→ Written instruction:
Convert the entries below into a JSON list of strings, one string per line, from the line with "Given the image: Mask" through the last line of the entries, both ends included. Leave out any blank lines.
[Start of Data in this exercise]
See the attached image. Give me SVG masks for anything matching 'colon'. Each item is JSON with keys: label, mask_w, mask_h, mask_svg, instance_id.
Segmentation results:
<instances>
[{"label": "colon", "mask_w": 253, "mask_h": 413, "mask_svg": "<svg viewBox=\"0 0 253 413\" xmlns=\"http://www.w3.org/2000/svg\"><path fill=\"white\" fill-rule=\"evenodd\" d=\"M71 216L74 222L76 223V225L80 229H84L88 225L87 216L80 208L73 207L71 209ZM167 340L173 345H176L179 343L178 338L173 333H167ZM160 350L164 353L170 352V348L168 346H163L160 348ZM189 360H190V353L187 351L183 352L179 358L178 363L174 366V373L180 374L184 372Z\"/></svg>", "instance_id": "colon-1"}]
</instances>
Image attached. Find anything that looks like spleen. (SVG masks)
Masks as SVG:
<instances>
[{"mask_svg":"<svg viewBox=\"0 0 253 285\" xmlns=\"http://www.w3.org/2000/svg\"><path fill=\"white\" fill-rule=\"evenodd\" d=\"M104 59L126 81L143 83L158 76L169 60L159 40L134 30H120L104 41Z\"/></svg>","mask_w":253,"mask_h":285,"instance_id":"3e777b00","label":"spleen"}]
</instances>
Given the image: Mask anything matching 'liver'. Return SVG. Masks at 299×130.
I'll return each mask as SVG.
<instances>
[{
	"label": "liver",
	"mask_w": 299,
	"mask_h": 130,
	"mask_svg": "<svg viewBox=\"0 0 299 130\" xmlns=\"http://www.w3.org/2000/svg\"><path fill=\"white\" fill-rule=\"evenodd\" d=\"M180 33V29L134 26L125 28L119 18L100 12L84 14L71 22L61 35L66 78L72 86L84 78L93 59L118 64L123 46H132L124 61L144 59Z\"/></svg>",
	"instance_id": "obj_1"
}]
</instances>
[End of Data in this exercise]
→ Result of this task:
[
  "Given the image: Mask anything matching 'liver'. Return SVG. Masks at 299×130.",
  "I'll return each mask as SVG.",
  "<instances>",
  "[{",
  "\t\"label\": \"liver\",",
  "\t\"mask_w\": 299,",
  "\t\"mask_h\": 130,",
  "\t\"mask_svg\": \"<svg viewBox=\\\"0 0 299 130\\\" xmlns=\\\"http://www.w3.org/2000/svg\\\"><path fill=\\\"white\\\" fill-rule=\\\"evenodd\\\" d=\\\"M180 33V29L134 26L125 28L119 18L100 12L84 14L71 22L61 35L66 78L72 86L84 78L93 59L118 64L123 46H132L124 61L144 59Z\\\"/></svg>\",",
  "\t\"instance_id\": \"obj_1\"",
  "}]",
  "</instances>"
]